The last thing I think of before going to be will be toilet partitions, the first thought in the morning will be about toilet accessories. This will happen often. Weekly.
I will spend an inordinate amount of time working on something that very few people care about, including my clients.
I will find myself sexually aroused by board-formed concrete. daily. right now actually.
I will never be able to experience a space. I will only be able to analyze a space, critic it, study it, borrow ideas from it.
I will eat, sleep, and breathe architecture, and I will gain weight.
I will dress like an angst-ridden mortician.
All of my work will fall short of my ideas.
Most of my day to day activities will be more tedious than creative. I’ll call the tedious parts a “craft”.

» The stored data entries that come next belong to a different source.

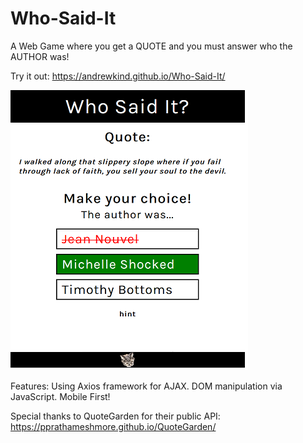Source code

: # Who-Said-It

A Web Game where you get a QUOTE and you must answer who the AUTHOR was!

Try it out: https://andrewkind.github.io/Who-Said-It/

![whosaidit](/whosaidit-small.png)

Features: 
Using Axios framework for AJAX. 
DOM manipulation via JavaScript.
Mobile First!


Special thanks to QuoteGarden for their public API: https://pprathameshmore.github.io/QuoteGarden/

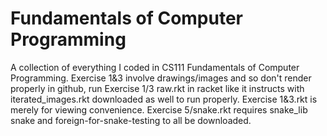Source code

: # Fundamentals of Computer Programming
A collection of everything I coded in CS111 Fundamentals of Computer Programming.
Exercise 1&3 involve drawings/images and so don't render properly in github, run Exercise 1/3 raw.rkt in racket like it instructs with iterated_images.rkt downloaded as well to run properly. Exercise 1&3.rkt is merely for viewing convenience.
Exercise 5/snake.rkt requires snake_lib snake and foreign-for-snake-testing to all be downloaded.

My back will hurt, my shoulders will lower, from the weight of carrying my lofty ideals.
I will have a strong preference for a specific brand of pen. I’ll buy them by the box.
I will have a favorite triangle.
I will be called to the job site by contractors to be simultaneously blamed for something that went wrong while being expected to solve the problem.
I will often choose between being right, and being finished, which is a more difficult decision than you might think.
I will draw something that can’t be built and then blame the contractor for building it wrong.
I will draw something that certainly can be built and then blame the contractor for building it the way he always builds it.
My friends will all be architects. All of them.
I will stay up late working on a project, not because I don’t have enough time during the day, but because I want to spend more time on it to perfect it.
I will be able to design a house in 3 hours. It will be total crap though.
I will care about the profile of door and window casings. I will care about it a great deal.
I will be responsible for people’s safety and well-being.
I will be charged with upholding a building code that was most likely written by a committee of disgruntled politicians driven by a desire to protect property values.
I will have control over almost none of the forces that shape our communities. But I will want control of them.
When young, I will wear black because it reflects my minimalist aesthetic sensibilities. When older, I will wear black because it is slimming and hides my overweight ass better.
I will never retire. But I will tire.